- Krishnapuram Location in Tamil Nadu, India Krishnapuram Krishnapuram (India)
- Coordinates: 9°25′32″N 77°30′26″E﻿ / ﻿9.42556°N 77.50722°E
- Country: India
- State: Tamil Nadu
- District: Virudhunagar

Languages
- • Official: Tamil
- Time zone: UTC+5:30 (IST)
- PIN: 626143
- Nearest city: Rajapalayam
- Lok Sabha constituency: Tenkasi
- Vidhan Sabha constituency: Rajapalayam

= Krishnapuram, Virudhunagar district =

Krishnapuram is a village in the Virudhunagar district in the state of Tamil Nadu, India. It is located on Kollam-Tirumangalam Road National Highways 744 and is about 7 km from Rajapalayam.

==Agriculture==
Agriculture is the main occupation of the Krishnapuram people. Krishnapuram is bounded by farmlands and crop fields in all directions. Most of the farming includes coconut, paddy rice, mango, sugarcane, cotton, millet, root and tuber crops, maize, cucumber, pumpkin, and numerous fresh vegetables. There are no mango farms in Krishnapuram. Most of the farms are seen on the outskirts of the village and in the nearby Ayyanar Koil Forest Area or Western Ghats. As mango farming is a seasonal one, most of the village farmers are busy cultivating mango during the summer season. And the ripened mangoes are quite famous around the Krishnapuram locales.

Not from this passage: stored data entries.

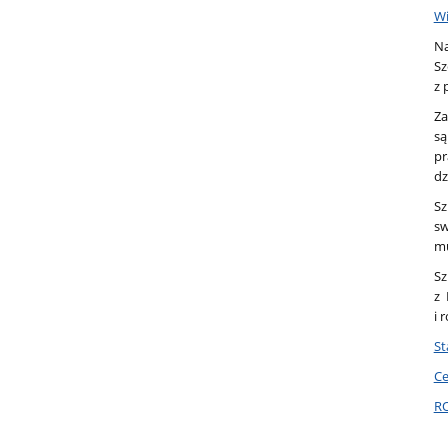
Wi
N
Sz
z 
Za
są
pr
dz
Sz
sw
mu
Sz
z 
i 
St
Ce
R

Most of the irrigation processes are carried out in traditional ways. The sources of irrigation water are mostly wells, and in some cases, surface water is being pumped into the farmlands.

==Politics==
Krishnapuram comes under Rajapalayam (State Assembly Constituency) and Tenkasi (Lok Sabha constituency) which is incumbent by Thanga Pandiyan (DMK) and Dr. Rani Srikumar (DMK) respectively.